You will be asked to monitor your blood sugar levels at home, typically checking fasting glucose (first thing in the morning before eating) and one or two hours after each meal. Your provider will give you target ranges, which are generally a fasting level below 95 mg/dL and a one-hour postmeal level below 140 mg/dL or a two-hour postmeal level below 120 mg/dL.
When dietary and lifestyle measures alone are not sufficient to maintain blood sugar within target ranges, insulin therapy may be recommended. Insulin is safe for use during pregnancy and does not cross the placenta. Some providers may also use oral medications such as metformin or glyburide, though insulin remains the preferred pharmacologic treatment according to most guidelines.
When gestational diabetes is well managed, most women have healthy pregnancies and deliveries. However, uncontrolled blood sugar levels can lead to several complications.
For the baby, elevated maternal blood sugar causes the baby's pancreas to produce extra insulin, which can lead to macrosomia — excessive growth resulting in a birth weight of 9 pounds or more. Macrosomia increases the risk of birth injury, including shoulder dystocia (when the baby's shoulder gets stuck during vaginal delivery), nerve damage, and fractures. Babies born to mothers with poorly controlled GDM are also at risk for neonatal hypoglycemia (low blood sugar after birth), jaundice, respiratory distress syndrome, and a slightly increased long-term risk of obesity and type 2 diabetes.
For the mother, gestational diabetes increases the risk of preeclampsia (a serious blood pressure condition), the likelihood of needing a cesarean delivery, and the risk of birth trauma. There is also a higher chance of developing gestational diabetes in future pregnancies.
If your gestational diabetes is well controlled and no other complications are present, your healthcare provider may allow you to carry your pregnancy to your due date. However, if blood sugar control has been difficult or if the baby is measuring large on ultrasound, induction of labor or a planned cesarean delivery may be recommended, often between 37 and 39 weeks of gestation.
After delivery, your blood sugar levels will likely return to normal relatively quickly. Your healthcare team will monitor your glucose in the hospital after birth. The American Diabetes Association and ACOG recommend a postpartum glucose tolerance test at 6 to 12 weeks after delivery to confirm that your blood sugar has normalized and to screen for type 2 diabetes.
Crucially, evidence shows that women who have had gestational diabetes face up to a 10-fold increased risk of developing type 2 diabetes over their lifetime compared to women who did not have GDM. For this reason, ongoing screening with a fasting glucose or hemoglobin A1c test every one to three years is recommended.

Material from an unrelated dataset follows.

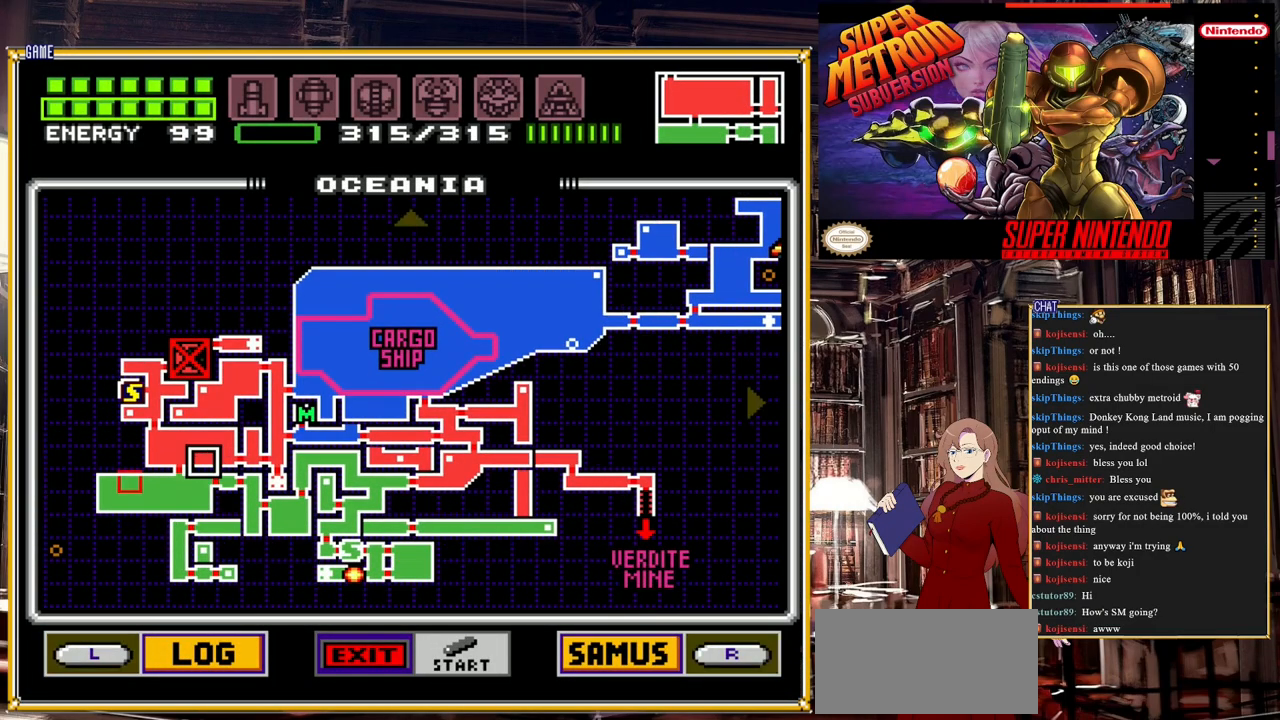
{"buttons": [], "events": [[100, "DPAD_DOWN", "up"]]}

Maintaining a healthy weight, staying physically active, and following a balanced diet are the most effective strategies for reducing this long-term risk.
Research published in 2026 has identified promising biomarkers that may allow clinicians to predict gestational diabetes risk much earlier in pregnancy — potentially in the first trimester, well before the standard screening window of 24 to 28 weeks. These biomarkers include specific patterns of placental proteins, inflammatory markers, and metabolomic profiles that can be detected through a simple blood test.
Early identification of women at high risk for GDM could allow for earlier dietary counseling, lifestyle modifications, and closer monitoring, potentially preventing the condition from developing or reducing its severity. While this research is still being validated in larger clinical trials, it represents a significant step toward more personalized and proactive prenatal care. Discuss with your provider whether any early screening options are available based on your individual risk profile.